Green Party candidate, Jo Crain, and Independent party candidate, Craig O'Dear, feel their fight for a Senate seat is just as important as their leading competitors, Claire McCaskill and Josh Hawley.

Crain is a grandmother and activist. She says a lack of vision from current political leaders has motivated her to run for office. One of her main concerns focuses on students.

"The student loan debts are one of those things where the well to do are pushing down the cost of governance onto the poorer folks. And what happens is that your student loan interest rate is higher than the regular interest rate, so the governments making money off of you. That's appalling," Crain said.

O'Dear is a father and lawyer. He believes the Senate and politics, in general, are broken. One of his main issues is on health care.

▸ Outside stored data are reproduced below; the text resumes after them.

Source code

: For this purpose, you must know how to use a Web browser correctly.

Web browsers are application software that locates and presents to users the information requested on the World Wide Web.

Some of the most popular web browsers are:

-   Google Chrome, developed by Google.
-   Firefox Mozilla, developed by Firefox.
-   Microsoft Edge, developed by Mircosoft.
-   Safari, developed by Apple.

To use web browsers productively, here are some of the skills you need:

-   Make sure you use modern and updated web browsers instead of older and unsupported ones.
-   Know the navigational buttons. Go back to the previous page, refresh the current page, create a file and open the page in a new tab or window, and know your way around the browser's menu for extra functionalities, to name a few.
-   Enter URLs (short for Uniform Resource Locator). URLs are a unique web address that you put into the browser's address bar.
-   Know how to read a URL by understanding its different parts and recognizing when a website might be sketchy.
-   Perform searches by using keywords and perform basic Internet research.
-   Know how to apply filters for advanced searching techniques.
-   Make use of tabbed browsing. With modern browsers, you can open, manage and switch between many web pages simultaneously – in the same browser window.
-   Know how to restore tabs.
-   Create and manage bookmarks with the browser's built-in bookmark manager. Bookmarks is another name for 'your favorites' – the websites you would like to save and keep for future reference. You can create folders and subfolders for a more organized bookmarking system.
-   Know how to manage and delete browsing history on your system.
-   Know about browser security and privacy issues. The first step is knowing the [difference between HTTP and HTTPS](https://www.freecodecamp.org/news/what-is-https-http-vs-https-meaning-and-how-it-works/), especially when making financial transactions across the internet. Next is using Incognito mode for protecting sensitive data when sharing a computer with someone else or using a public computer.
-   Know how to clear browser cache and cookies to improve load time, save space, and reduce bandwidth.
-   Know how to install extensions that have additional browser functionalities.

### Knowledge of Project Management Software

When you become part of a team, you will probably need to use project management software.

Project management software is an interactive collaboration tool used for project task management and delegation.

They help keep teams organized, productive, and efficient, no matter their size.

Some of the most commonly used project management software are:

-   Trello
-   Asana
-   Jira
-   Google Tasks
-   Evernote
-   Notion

"Our problem with health care is that we pay, we're really a mostly, for the most part, a cost-plus system. And we pay for treatments, we pay for procedures, you know we pay for touches, and that's a price plus costing system. It's very expensive," O'Dear said.

Crain also worries about climate change.

"We're looking at California burning, a few years ago it was Texas burning. And our congressional folks are corporate owned so they're not gonna do anything about climate change as long as they're dialing for dollars," Crain said.

O'Dear, who grew up on a farm, is concerned about what he calls the "inequality of economic opportunity."

"We have some areas in this state principle the bigger metropolitan areas that are that are thriving and we have a lot rural areas and smaller towns and some of the inner city areas that have been left behind," O'Dear said.

Both candidates have clear goals on what they hope to improve in Missouri, but history tells us it's rare for a third party candidate to win the seat.

In Missouri's 2016 General Election for US Senate, the highest third party votes went to a Libertarian candidate, who received two percent of the votes. Next was the Green party candidate who received one percent.

Peverill Squire, an MU Political Science professor, explains why these candidates run, even though the odds are against them.

"Well, it does give them a platform. It does give them an opportunity to gain some attention. On whatever set of issues it is they want to promote. And so for them, it may not be a completely wasted effort even if they know the chances to win is pretty slim," Squire said.

Squire said in some situations a third party could win.

"It's a very difficult route, almost all elected officials in this country are either Republicans or Democrats but there is always some chance under a certain set of circumstances that a minor or third party candidate can break through,"

Japheth Campbell is the Libertarian party candidate running. He did not respond to our requests for an interview.